CHAPTER 1 BACKGROUND AND NEW QUESTIONS
1.1 Nicolas Trigault: Missionary and Linguist
In the history of the Sino-European cultural encounter, the French-speaking Flemish Jesuit Nicolas Trigault (Jīn Nígé 金尼閣 1577–1628)1 played an important role in the early seventeenth century. Arriving at Macau in 1610, Trigault, a former teacher of humanities from Flanders, had already preached for three years in India. He traveled between Nanjing and Beijing for the business of the Society of Jesus and learned the Chinese language from Alfonso Vagnoni (Gāo Yīzhì or Wáng Fēngsù 高一 志/王豐肅 1566–1640) and Lazzaro Cattaneo (Guō Jūjìng 郭居靜 1560–1640). The latter became Trigault’s confessor.2 In 1612, Trigault returned to Europe under Nicholas Longobardi’s (Lóng Huámín 龍華民 1559–1654) order to request the establishment of a new province in China and the Pope’s permission of the accommodation policies for Chinese converts.3 During his voyage to Rome, he translated and edited Matteo Ricci’s (Lì Mǎdòu 利瑪竇 1552–1610) journal and letters from Italian to Latin, and the product titled De Christiana Expeditione apud Sinas was later published in Augsburg in 1615. It became the firsthand account of China in early seventeenth century Europe.
1 Trigault’s nationality and native language are discussed in Appendix 1.
2 Anne-Marie S. Logan and Liam M. Brockey, “Nicolas Trigault, SJ: A Portrait by Peter Paul Rubens,” Metropolitan Museum Journal 38(2003): 157–167.
3 Trigault, as an agent sent by the Jesuit China Mission, requested granting permission to wearing hats in Mass and using Chinese in liturgy.

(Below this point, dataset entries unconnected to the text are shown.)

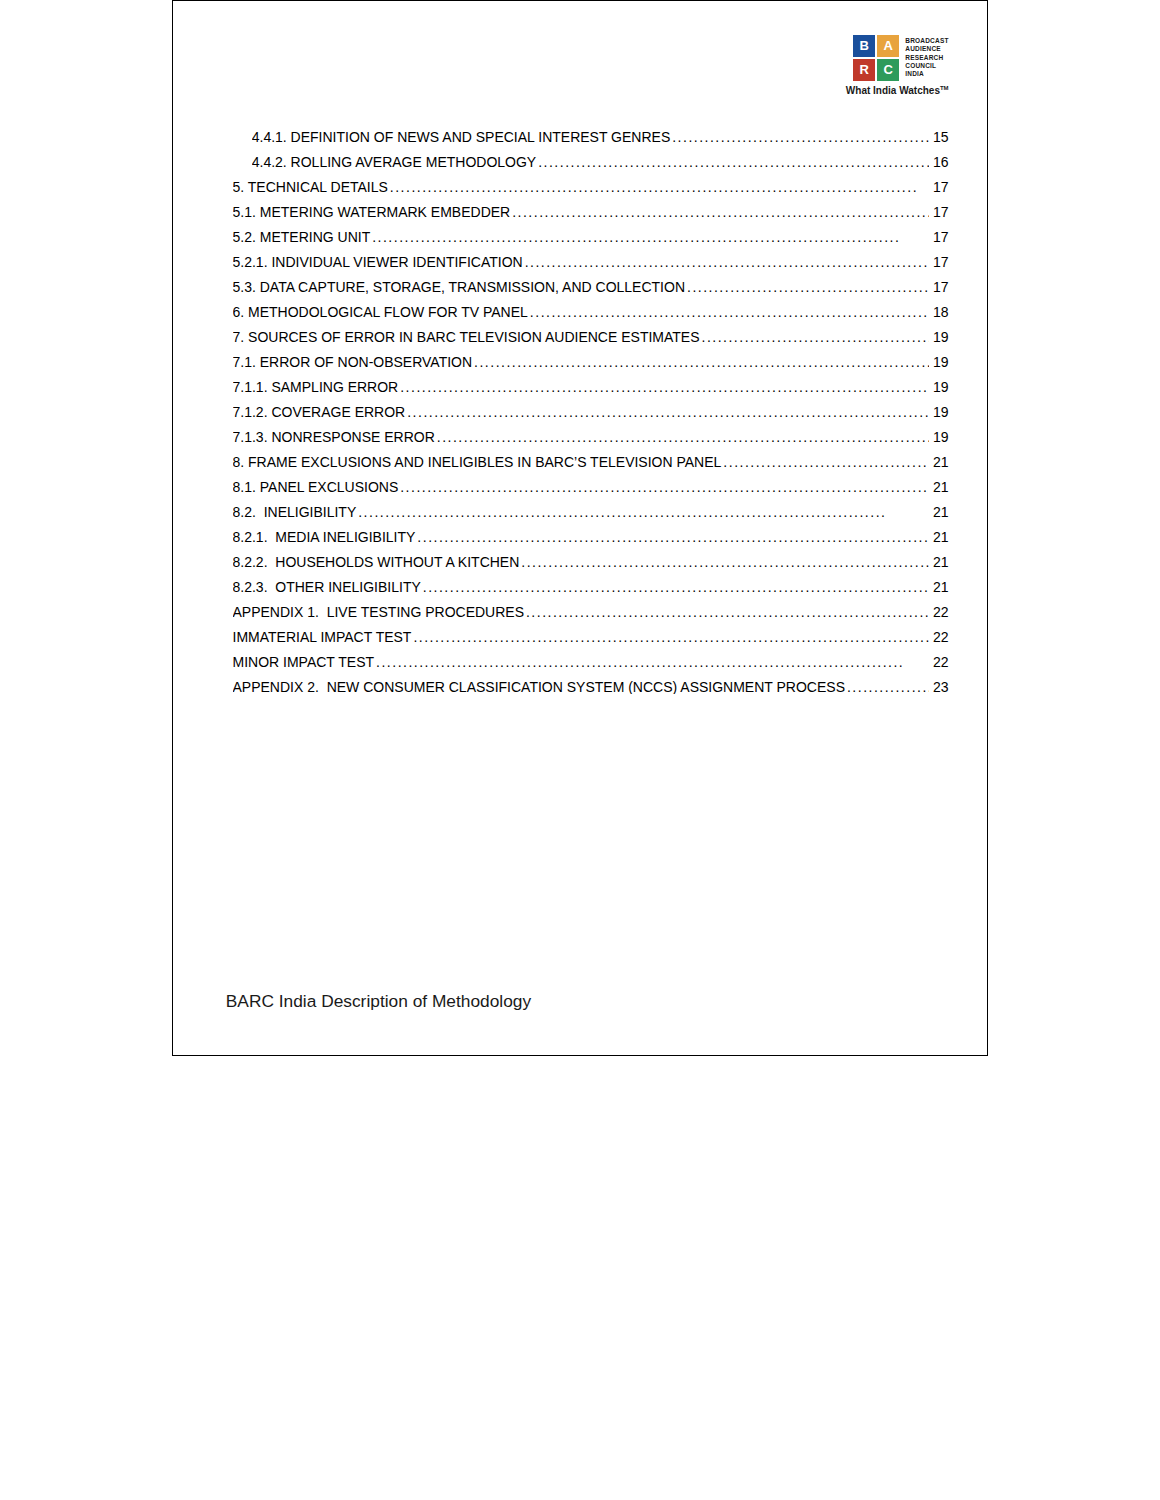B
A
R
C
BROADCAST
AUDIENCE
RESEARCH
COUNCIL
INDIA
What India WatchesTM
4.4.1. DEFINITION OF NEWS AND SPECIAL INTEREST GENRES .................................................................................................. 15
4.4.2. ROLLING AVERAGE METHODOLOGY .................................................................................................. 16
5. TECHNICAL DETAILS .................................................................................................. 17
5.1. METERING WATERMARK EMBEDDER .................................................................................................. 17
5.2. METERING UNIT .................................................................................................. 17
5.2.1. INDIVIDUAL VIEWER IDENTIFICATION .................................................................................................. 17
5.3. DATA CAPTURE, STORAGE, TRANSMISSION, AND COLLECTION .................................................................................................. 17
6. METHODOLOGICAL FLOW FOR TV PANEL .................................................................................................. 18
7. SOURCES OF ERROR IN BARC TELEVISION AUDIENCE ESTIMATES .................................................................................................. 19
7.1. ERROR OF NON-OBSERVATION .................................................................................................. 19
7.1.1. SAMPLING ERROR .................................................................................................. 19
7.1.2. COVERAGE ERROR .................................................................................................. 19
7.1.3. NONRESPONSE ERROR .................................................................................................. 19
8. FRAME EXCLUSIONS AND INELIGIBLES IN BARC’S TELEVISION PANEL .................................................................................................. 21
8.1. PANEL EXCLUSIONS .................................................................................................. 21
8.2. INELIGIBILITY .................................................................................................. 21
8.2.1. MEDIA INELIGIBILITY .................................................................................................. 21
8.2.2. HOUSEHOLDS WITHOUT A KITCHEN .................................................................................................. 21
8.2.3. OTHER INELIGIBILITY .................................................................................................. 21
APPENDIX 1. LIVE TESTING PROCEDURES .................................................................................................. 22
IMMATERIAL IMPACT TEST .................................................................................................. 22
MINOR IMPACT TEST .................................................................................................. 22
APPENDIX 2. NEW CONSUMER CLASSIFICATION SYSTEM (NCCS) ASSIGNMENT PROCESS .................................................................................................. 23
BARC India Description of Methodology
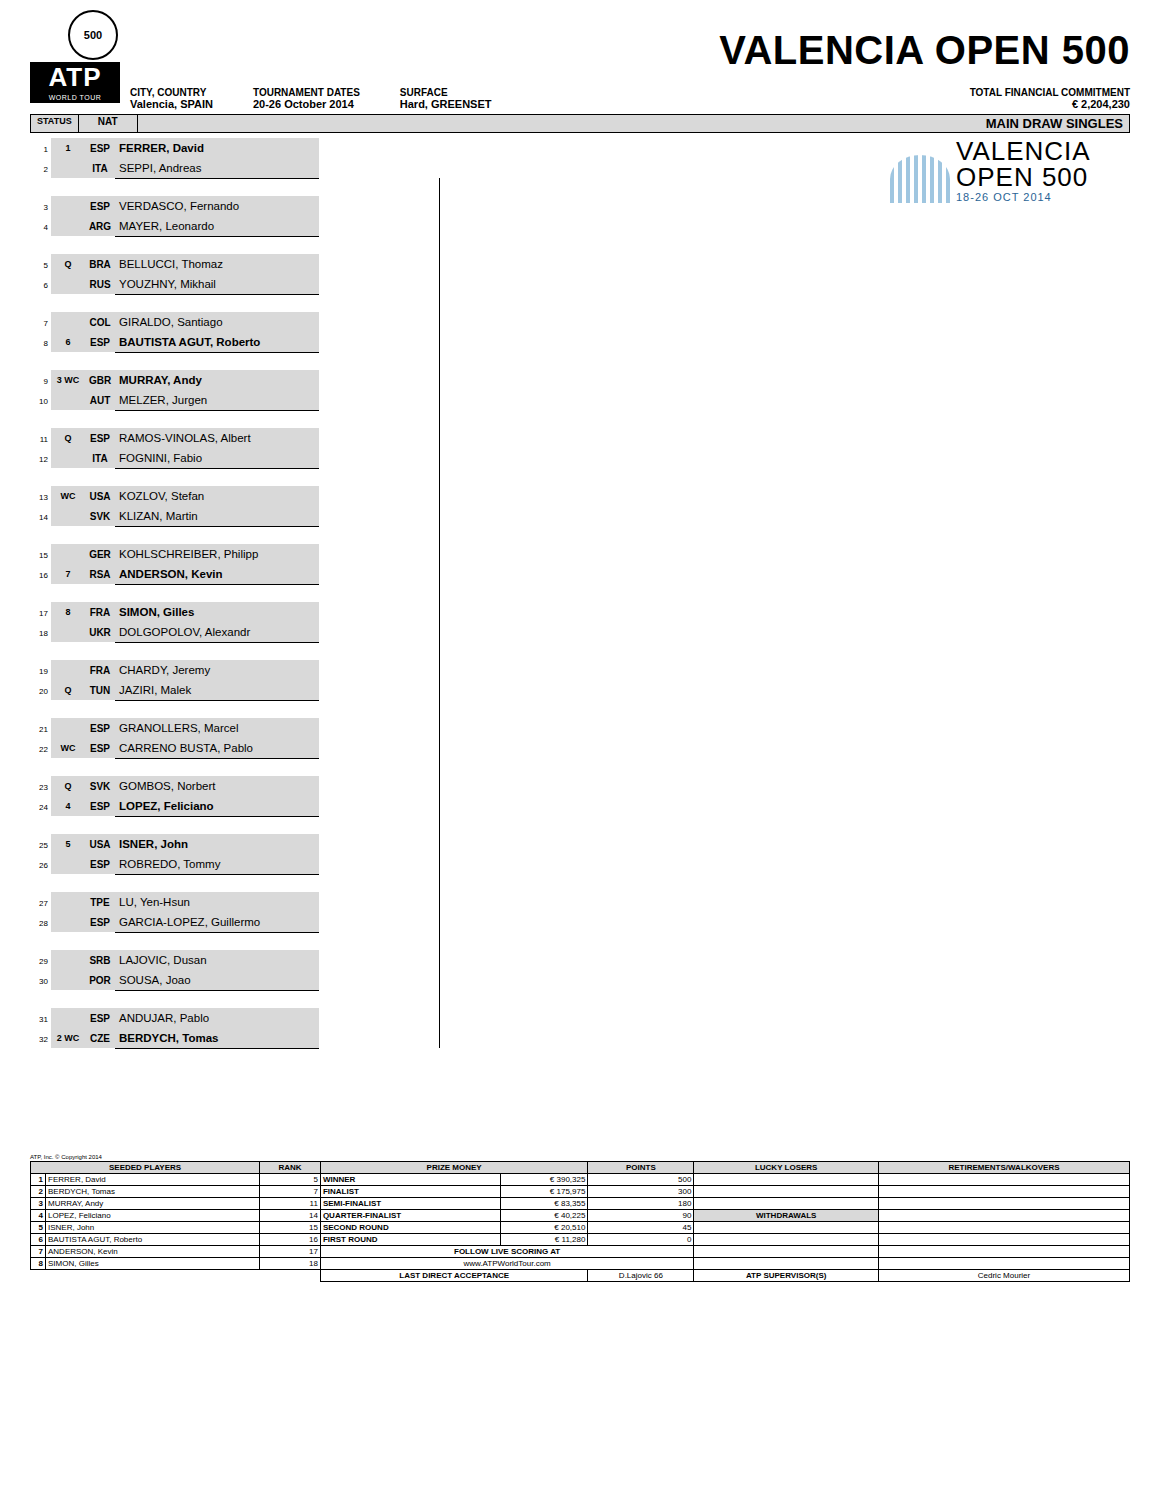500
ATP WORLD TOUR
VALENCIA OPEN 500
CITY, COUNTRY
Valencia, SPAIN
TOURNAMENT DATES
20-26 October 2014
SURFACE
Hard, GREENSET
TOTAL FINANCIAL COMMITMENT
€ 2,204,230
STATUS
NAT
MAIN DRAW SINGLES
VALENCIA
OPEN 500
18-26 OCT 2014
| 1 | 1 | ESP | FERRER, David | |
| 2 | | ITA | SEPPI, Andreas |
| 3 | | ESP | VERDASCO, Fernando | |
| 4 | | ARG | MAYER, Leonardo | |
| 5 | Q | BRA | BELLUCCI, Thomaz | |
| 6 | | RUS | YOUZHNY, Mikhail | |
| 7 | | COL | GIRALDO, Santiago | |
| 8 | 6 | ESP | BAUTISTA AGUT, Roberto | |
| 9 | 3 WC | GBR | MURRAY, Andy | |
| 10 | | AUT | MELZER, Jurgen | |
| 11 | Q | ESP | RAMOS-VINOLAS, Albert | |
| 12 | | ITA | FOGNINI, Fabio | |
| 13 | WC | USA | KOZLOV, Stefan | |
| 14 | | SVK | KLIZAN, Martin | |
| 15 | | GER | KOHLSCHREIBER, Philipp | |
| 16 | 7 | RSA | ANDERSON, Kevin | |
| 17 | 8 | FRA | SIMON, Gilles | |
| 18 | | UKR | DOLGOPOLOV, Alexandr | |
| 19 | | FRA | CHARDY, Jeremy | |
| 20 | Q | TUN | JAZIRI, Malek | |
| 21 | | ESP | GRANOLLERS, Marcel | |
| 22 | WC | ESP | CARRENO BUSTA, Pablo | |
| 23 | Q | SVK | GOMBOS, Norbert | |
| 24 | 4 | ESP | LOPEZ, Feliciano | |
| 25 | 5 | USA | ISNER, John | |
| 26 | | ESP | ROBREDO, Tommy | |
| 27 | | TPE | LU, Yen-Hsun | |
| 28 | | ESP | GARCIA-LOPEZ, Guillermo | |
| 29 | | SRB | LAJOVIC, Dusan | |
| 30 | | POR | SOUSA, Joao | |
| 31 | | ESP | ANDUJAR, Pablo | |
| 32 | 2 WC | CZE | BERDYCH, Tomas | |
ATP, Inc. © Copyright 2014
| SEEDED PLAYERS | RANK | PRIZE MONEY | POINTS | LUCKY LOSERS | RETIREMENTS/WALKOVERS |
| --- | --- | --- | --- | --- | --- |
| 1 | FERRER, David | 5 | WINNER | € 390,325 | 500 | | |
| 2 | BERDYCH, Tomas | 7 | FINALIST | € 175,975 | 300 | | |
| 3 | MURRAY, Andy | 11 | SEMI-FINALIST | € 83,355 | 180 | | |
| 4 | LOPEZ, Feliciano | 14 | QUARTER-FINALIST | € 40,225 | 90 | WITHDRAWALS | |
| 5 | ISNER, John | 15 | SECOND ROUND | € 20,510 | 45 | | |
| 6 | BAUTISTA AGUT, Roberto | 16 | FIRST ROUND | € 11,280 | 0 | | |
| 7 | ANDERSON, Kevin | 17 | FOLLOW LIVE SCORING AT | | |
| 8 | SIMON, Gilles | 18 | www.ATPWorldTour.com | | |
| | LAST DIRECT ACCEPTANCE | D.Lajovic 66 | ATP SUPERVISOR(S) | Cedric Mourier |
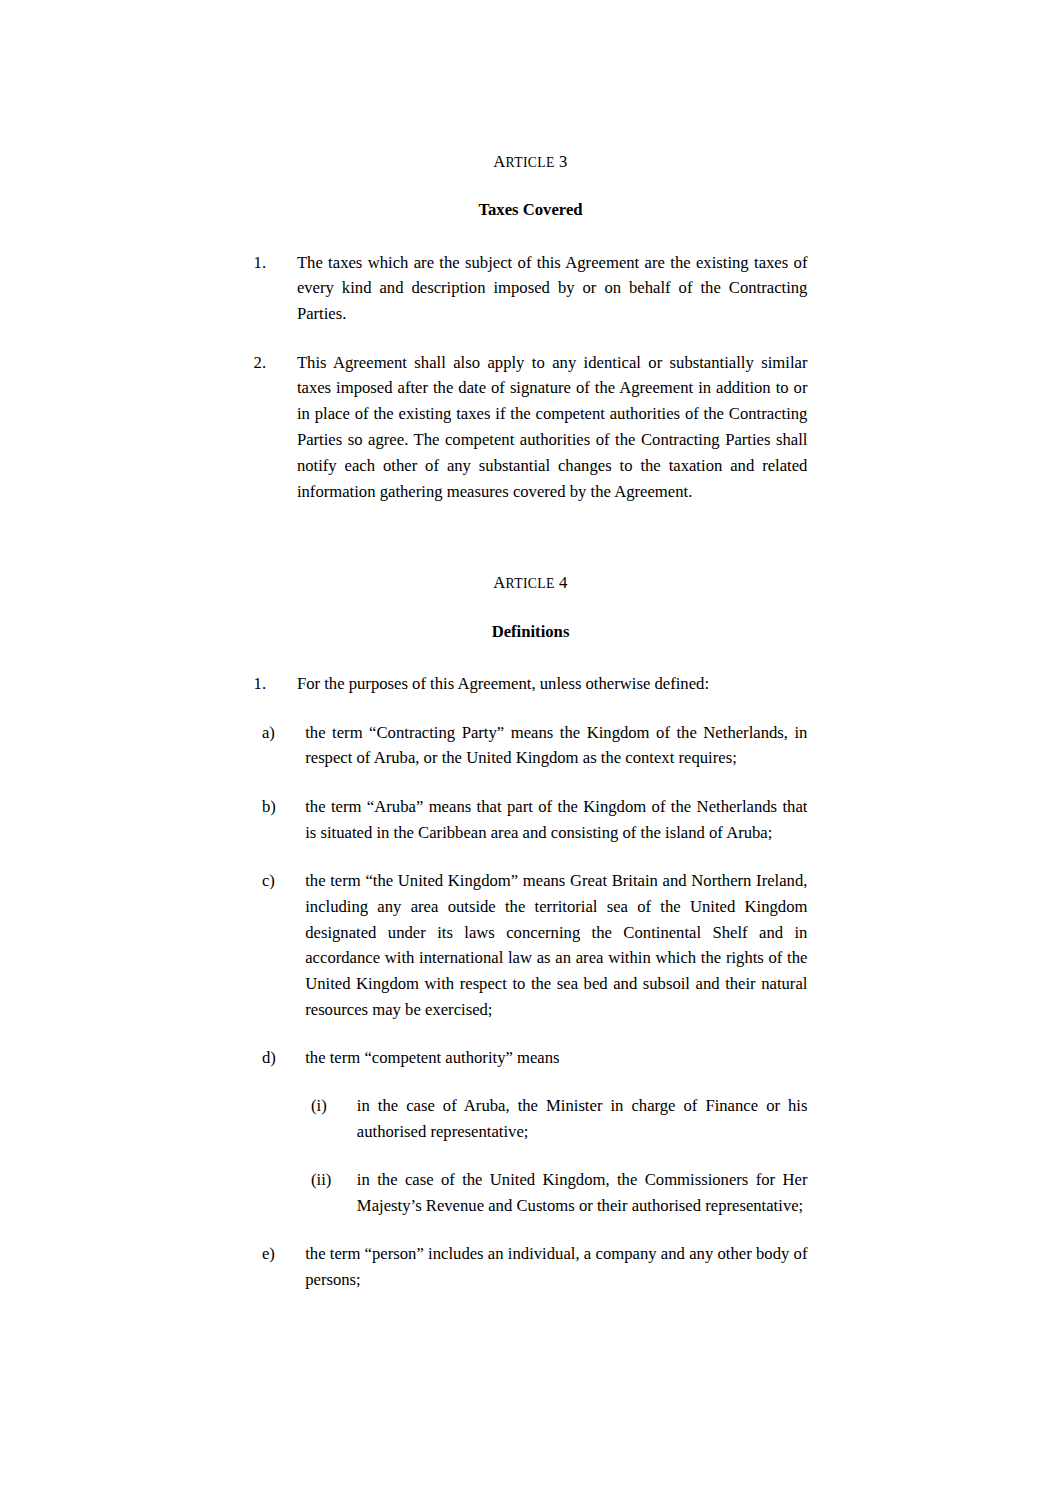ARTICLE 3
Taxes Covered
1. The taxes which are the subject of this Agreement are the existing taxes of every kind and description imposed by or on behalf of the Contracting Parties.
2. This Agreement shall also apply to any identical or substantially similar taxes imposed after the date of signature of the Agreement in addition to or in place of the existing taxes if the competent authorities of the Contracting Parties so agree. The competent authorities of the Contracting Parties shall notify each other of any substantial changes to the taxation and related information gathering measures covered by the Agreement.
ARTICLE 4
Definitions
1. For the purposes of this Agreement, unless otherwise defined:
a) the term “Contracting Party” means the Kingdom of the Netherlands, in respect of Aruba, or the United Kingdom as the context requires;
b) the term “Aruba” means that part of the Kingdom of the Netherlands that is situated in the Caribbean area and consisting of the island of Aruba;
c) the term “the United Kingdom” means Great Britain and Northern Ireland, including any area outside the territorial sea of the United Kingdom designated under its laws concerning the Continental Shelf and in accordance with international law as an area within which the rights of the United Kingdom with respect to the sea bed and subsoil and their natural resources may be exercised;
d) the term “competent authority” means
(i) in the case of Aruba, the Minister in charge of Finance or his authorised representative;
(ii) in the case of the United Kingdom, the Commissioners for Her Majesty’s Revenue and Customs or their authorised representative;
e) the term “person” includes an individual, a company and any other body of persons;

The dressing code accommodated the Chinese custom that bare head is disrespectful and was eventually permitted by the Holy See, whereas the petition of using Chinese in liturgy has never been approved. The history of Jesuit’s accommodation policy and its implication in the Jesuit Mission in China has been discussed in George Harold Dunne, Generation of Giants: The Story of the Jesuits in China in the Last Decades of the Ming Dynasty (Notre Dame, Indiana:
University of Notre Dame Press, 1962), 162–182.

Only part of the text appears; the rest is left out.